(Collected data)
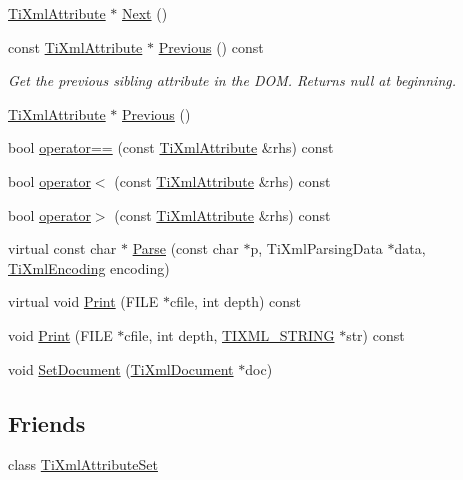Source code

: \begin{DoxyCompactItemize}
\hyperlink{class_ti_xml_attribute}{Ti\+Xml\+Attribute} $\ast$ \hyperlink{class_ti_xml_attribute_a138320aa7793b148ba7e5bd0a0ea4db6}{Next} ()
\item 
const \hyperlink{class_ti_xml_attribute}{Ti\+Xml\+Attribute} $\ast$ \hyperlink{class_ti_xml_attribute_a54a5f8730c7b02b9a41b74e12e27fe86}{Previous} () const 
\begin{DoxyCompactList}\small\item\em Get the previous sibling attribute in the D\+OM. Returns null at beginning. \end{DoxyCompactList}\item 
\hyperlink{class_ti_xml_attribute}{Ti\+Xml\+Attribute} $\ast$ \hyperlink{class_ti_xml_attribute_ae4dabc932cba945ed1e92fec5f121193}{Previous} ()
\item 
bool \hyperlink{class_ti_xml_attribute_ae48c2a65b520d453914ce4e845d607cf}{operator==} (const \hyperlink{class_ti_xml_attribute}{Ti\+Xml\+Attribute} \&rhs) const 
\item 
bool \hyperlink{class_ti_xml_attribute_adb8b6f2cad5948e73e383182e7ce10de}{operator$<$} (const \hyperlink{class_ti_xml_attribute}{Ti\+Xml\+Attribute} \&rhs) const 
\item 
bool \hyperlink{class_ti_xml_attribute_a867562769ef9778c1690cd373246b05b}{operator$>$} (const \hyperlink{class_ti_xml_attribute}{Ti\+Xml\+Attribute} \&rhs) const 
\item 
virtual const char $\ast$ \hyperlink{class_ti_xml_attribute_a1437efc74bb8d49da5290772202b5e68}{Parse} (const char $\ast$p, Ti\+Xml\+Parsing\+Data $\ast$data, \hyperlink{tinyxml_8h_a88d51847a13ee0f4b4d320d03d2c4d96}{Ti\+Xml\+Encoding} encoding)
\item 
virtual void \hyperlink{class_ti_xml_attribute_acc04956c1d5c4c31fe74f7a7528d109a}{Print} (F\+I\+LE $\ast$cfile, int depth) const 
\item 
void \hyperlink{class_ti_xml_attribute_a19e6b6862a80b188571c47947e88d030}{Print} (F\+I\+LE $\ast$cfile, int depth, \hyperlink{tinyxml_8h_a92bada05fd84d9a0c9a5bbe53de26887}{T\+I\+X\+M\+L\+\_\+\+S\+T\+R\+I\+NG} $\ast$str) const 
\item 
void \hyperlink{class_ti_xml_attribute_ac12a94d4548302afb12f488ba101f7d1}{Set\+Document} (\hyperlink{class_ti_xml_document}{Ti\+Xml\+Document} $\ast$doc)
\end{DoxyCompactItemize}
\subsection*{Friends}
\begin{DoxyCompactItemize}
\item 
class \hyperlink{class_ti_xml_attribute_a35a7b7f89f708527677d5078d41ce0bf}{Ti\+Xml\+Attribute\+Set}
\end{DoxyCompactItemize}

## ACTIVITY
Work through the records above. Copy every line with the string "depth".

## REPLY
virtual void \hyperlink{class_ti_xml_attribute_acc04956c1d5c4c31fe74f7a7528d109a}{Print} (F\+I\+LE $\ast$cfile, int depth) const 
void \hyperlink{class_ti_xml_attribute_a19e6b6862a80b188571c47947e88d030}{Print} (F\+I\+LE $\ast$cfile, int depth, \hyperlink{tinyxml_8h_a92bada05fd84d9a0c9a5bbe53de26887}{T\+I\+X\+M\+L\+\_\+\+S\+T\+R\+I\+NG} $\ast$str) const 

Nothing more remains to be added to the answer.